Start of Block

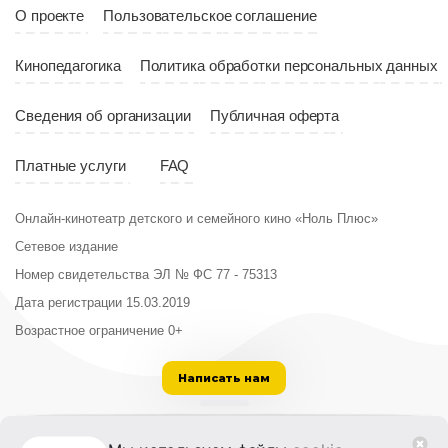
Страна
Россия
О проекте
Пользовательское соглашение
Кинопедагогика
Политика обработки персональных данных
Сведения об организации
Публичная оферта
Платные услуги
FAQ
Онлайн-кинотеатр детского и семейного кино «Ноль Плюс»
Сетевое издание
Номер свидетельства ЭЛ № ФС 77 - 75313
Дата регистрации 15.03.2019
Возрастное ограничение 0+
Написать нам
ООО «Институт развития кино и медиа»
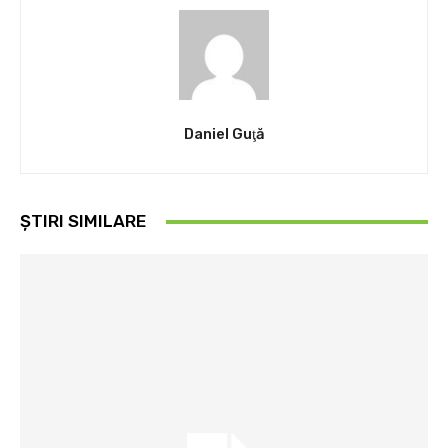
Daniel Guţă
ȘTIRI SIMILARE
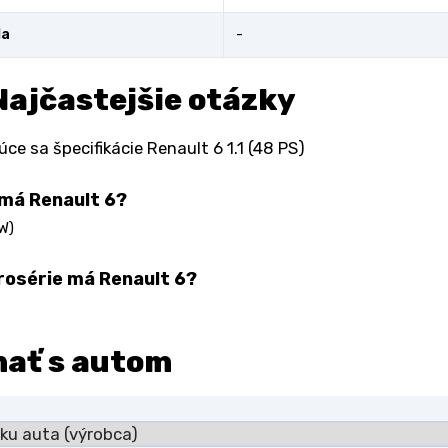
la
-
Najčastejšie otázky
ce sa špecifikácie Renault 6 1.1 (48 PS)
má Renault 6?
W)
rosérie má Renault 6?
nať s autom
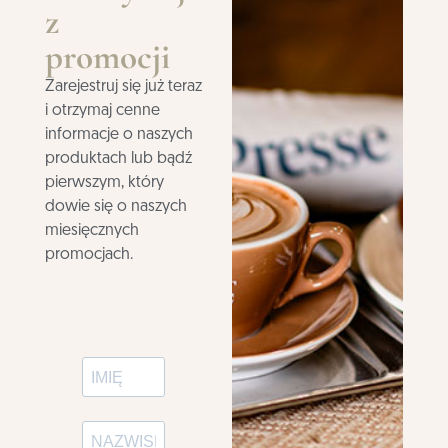
z
promocji
Zarejestruj się już teraz
i otrzymaj cenne
informacje o naszych
produktach lub bądź
pierwszym, który
dowie się o naszych
miesięcznych
promocjach.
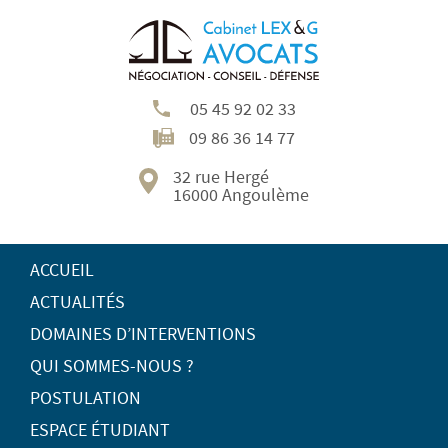
05 45 92 02 33
09 86 36 14 77
32 rue Hergé
16000 Angoulème
ACCUEIL
ACTUALITÉS
DOMAINES D’INTERVENTIONS
QUI SOMMES-NOUS ?
POSTULATION
ESPACE ÉTUDIANT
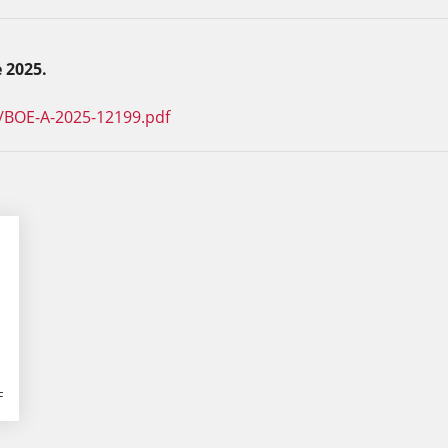
 2025.
/BOE-A-2025-12199.pdf
F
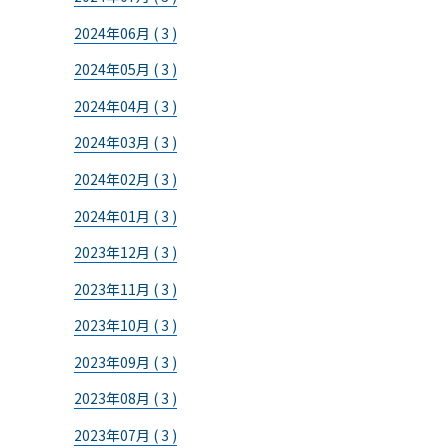
2024年06月 ( 3 )
2024年05月 ( 3 )
2024年04月 ( 3 )
2024年03月 ( 3 )
2024年02月 ( 3 )
2024年01月 ( 3 )
2023年12月 ( 3 )
2023年11月 ( 3 )
2023年10月 ( 3 )
2023年09月 ( 3 )
2023年08月 ( 3 )
2023年07月 ( 3 )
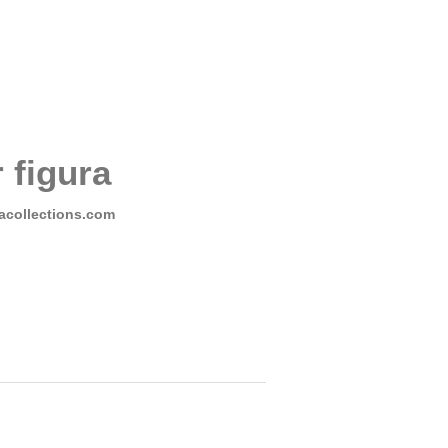
 figura
collections.com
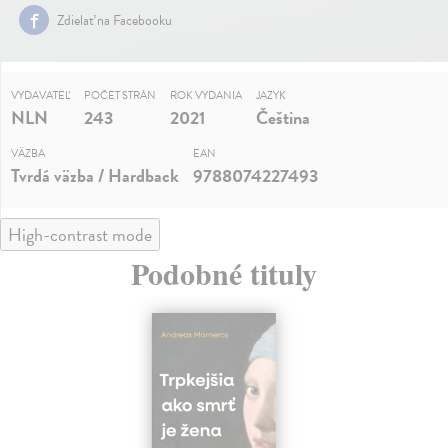
Zdielať na Facebooku
VYDAVATEĽ
POČET STRÁN
ROK VYDANIA
JAZYK
NLN
243
2021
Čeština
VÄZBA
EAN
Tvrdá väzba / Hardback
9788074227493
High-contrast mode
Podobné tituly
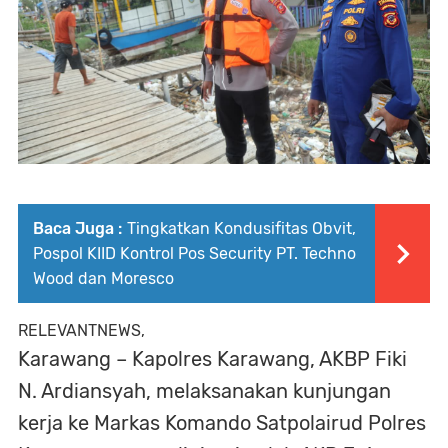
Baca Juga :
Tingkatkan Kondusifitas Obvit,
Pospol KIID Kontrol Pos Security PT. Techno
Wood dan Moresco
RELEVANTNEWS,
Karawang – Kapolres Karawang, AKBP Fiki
N. Ardiansyah, melaksanakan kunjungan
kerja ke Markas Komando Satpolairud Polres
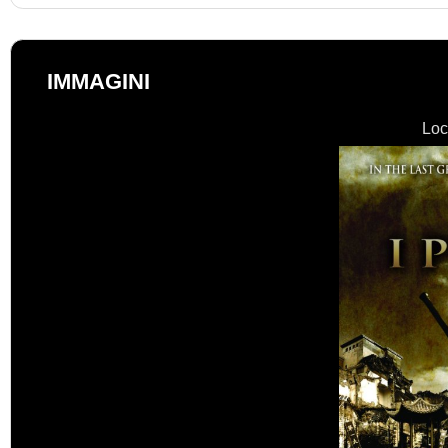
IMMAGINI
Loc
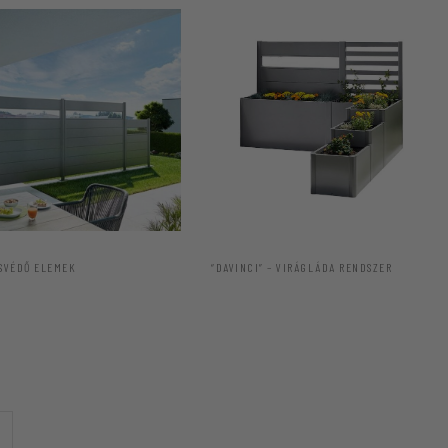
SVÉDŐ ELEMEK
“DAVINCI” – VIRÁGLÁDA RENDSZER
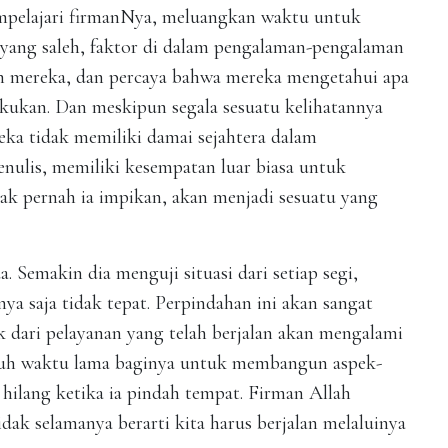
mpelajari firmanNya, meluangkan waktu untuk
 yang saleh, faktor di dalam pengalaman-pengalaman
 mereka, dan percaya bahwa mereka mengetahui apa
kukan. Dan meskipun segala sesuatu kelihatannya
eka tidak memiliki damai sejahtera dalam
enulis, memiliki kesempatan luar biasa untuk
dak pernah ia impikan, akan menjadi sesuatu yang
 Semakin dia menguji situasi dari setiap segi,
a saja tidak tepat. Perpindahan ini akan sangat
ek dari pelayanan yang telah berjalan akan mengalami
utuh waktu lama baginya untuk membangun aspek-
hilang ketika ia pindah tempat. Firman Allah
dak selamanya berarti kita harus berjalan melaluinya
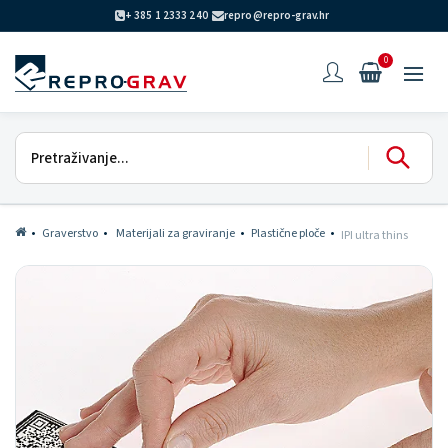
+ 385 1 2333 240
repro@repro-grav.hr
0
Graverstvo
Materijali za graviranje
Plastične ploče
IPI ultra thins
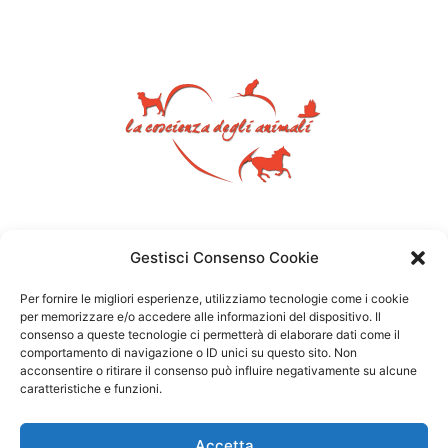
Gestisci Consenso Cookie
Per fornire le migliori esperienze, utilizziamo tecnologie come i cookie
per memorizzare e/o accedere alle informazioni del dispositivo. Il
consenso a queste tecnologie ci permetterà di elaborare dati come il
comportamento di navigazione o ID unici su questo sito. Non
acconsentire o ritirare il consenso può influire negativamente su alcune
caratteristiche e funzioni.
Accetta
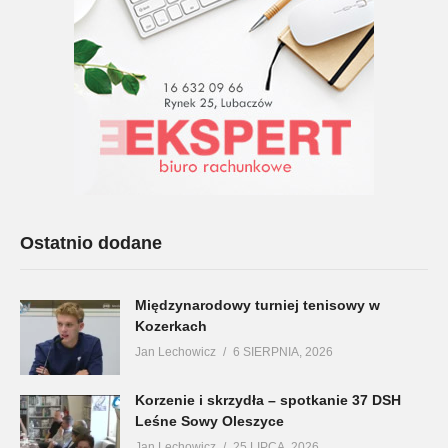
Ostatnio dodane
Międzynarodowy turniej tenisowy w
Kozerkach
Jan Lechowicz
6 SIERPNIA, 2026
Korzenie i skrzydła – spotkanie 37 DSH
Leśne Sowy Oleszyce
Jan Lechowicz
25 LIPCA, 2026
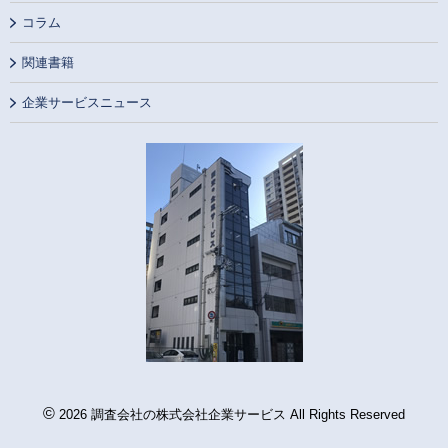
コラム
関連書籍
企業サービスニュース
©
2026 調査会社の株式会社企業サービス All Rights Reserved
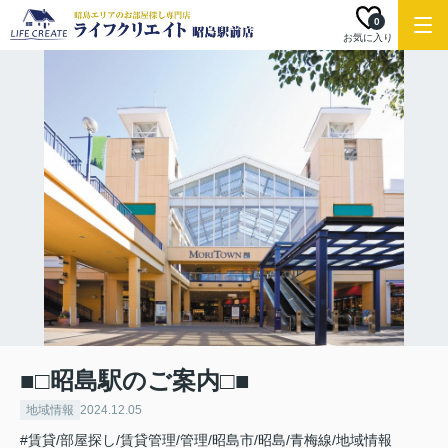
0
お気に入り
■□昭島駅のご案内□■
地域情報
2024.12.05
#賃貸/部屋探し/賃貸管理/管理/昭島市/昭島/青梅線/地域情報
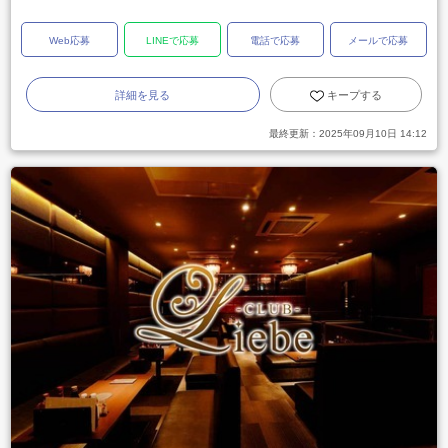
Web応募
LINEで応募
電話で応募
メールで応募
詳細を見る
キープする
最終更新：
2025年09月10日 14:12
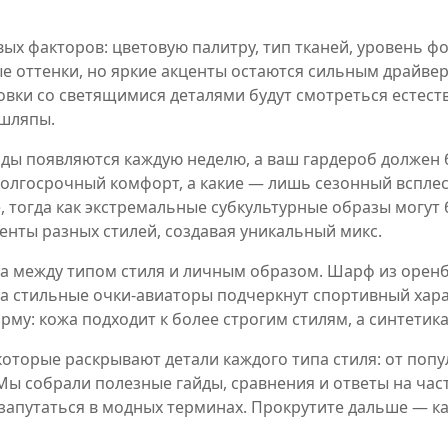
ых факторов: цветовую палитру, тип тканей, уровень ф
ые оттенки, но яркие акценты остаются сильным драйве
совки со светящимися деталями будут смотреться естест
 шляпы.
енды появляются каждую неделю, а ваш гардероб должен
долгосрочный комфорт, а какие — лишь сезонный вспле
, тогда как экстремальные субкультурные образы могут 
енты разных стилей, создавая уникальный микс.
а между типом стиля и личным образом. Шарф из оренб
а стильные очки‑авиаторы подчеркнут спортивный хара
рму: кожа подходит к более строгим стилям, а синтетик
которые раскрывают детали каждого типа стиля: от поп
 Мы собрали полезные гайды, сравнения и ответы на ча
 запутаться в модных терминах. Прокрутите дальше — 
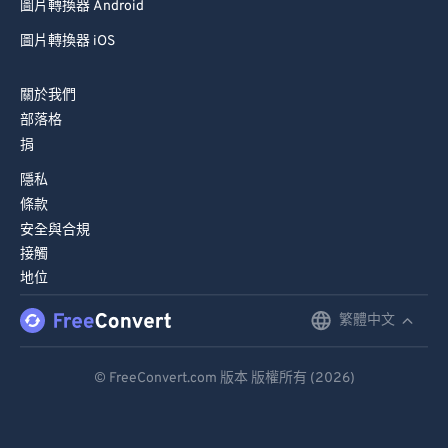
圖片轉換器 Android
圖片轉換器 iOS
關於我們
部落格
捐
隱私
條款
安全與合規
接觸
地位
繁體中文
English
Deutsch
© FreeConvert.com 版本 版權所有 (2026)
Español
Français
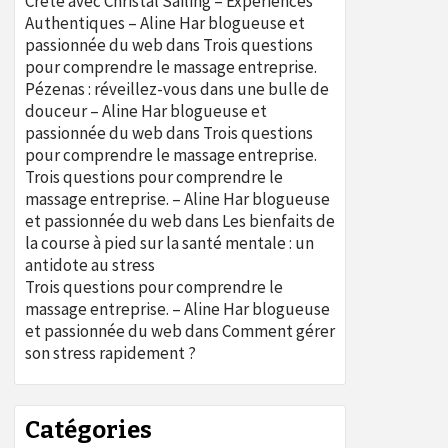
Crète avec Christal Sailing – Expériences
Authentiques – Aline Har blogueuse et
passionnée du web
dans
Trois questions
pour comprendre le massage entreprise.
Pézenas : réveillez-vous dans une bulle de
douceur – Aline Har blogueuse et
passionnée du web
dans
Trois questions
pour comprendre le massage entreprise.
Trois questions pour comprendre le
massage entreprise. – Aline Har blogueuse
et passionnée du web
dans
Les bienfaits de
la course à pied sur la santé mentale : un
antidote au stress
Trois questions pour comprendre le
massage entreprise. – Aline Har blogueuse
et passionnée du web
dans
Comment gérer
son stress rapidement ?
Catégories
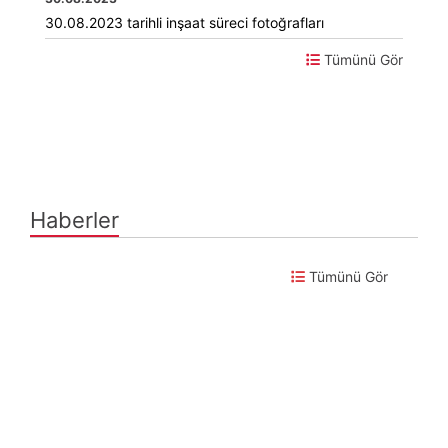
30.08.2023 tarihli inşaat süreci fotoğrafları
Tümünü Gör
Haberler
Tümünü Gör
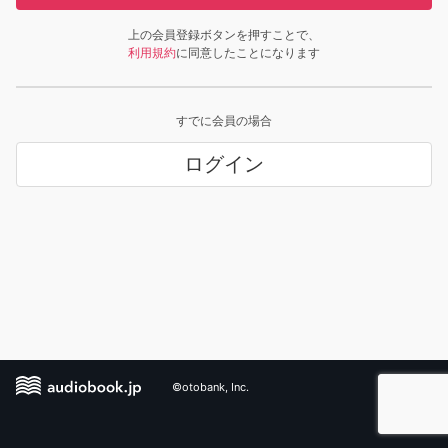
上の会員登録ボタンを押すことで、
利用規約
に同意したことになります
すでに会員の場合
ログイン
©otobank, Inc.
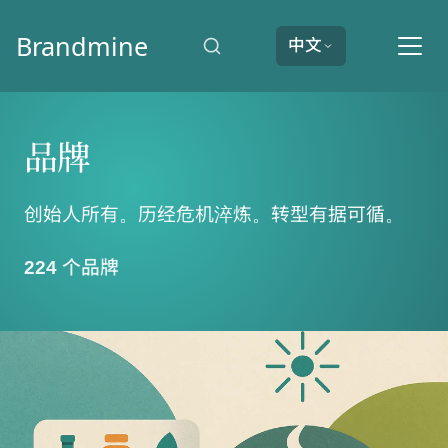
Brandmine
中文
品牌
创始人所有。历经危机淬炼。转型有据可循。
224 个品牌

End of Block

__Exercise requirements__
In the records above, find the line that contains "son stress rapidement ?" and retype it and all lines after it exactly, leaving out any pictures.

__Solution__
son stress rapidement ?
Catégories
30.08.2023 tarihli inşaat süreci fotoğrafları
Tümünü Gör
Haberler
Tümünü Gör
上の会員登録ボタンを押すことで、
利用規約
に同意したことになります
すでに会員の場合
ログイン
©otobank, Inc.
Brandmine
中文
品牌
创始人所有。历经危机淬炼。转型有据可循。
224 个品牌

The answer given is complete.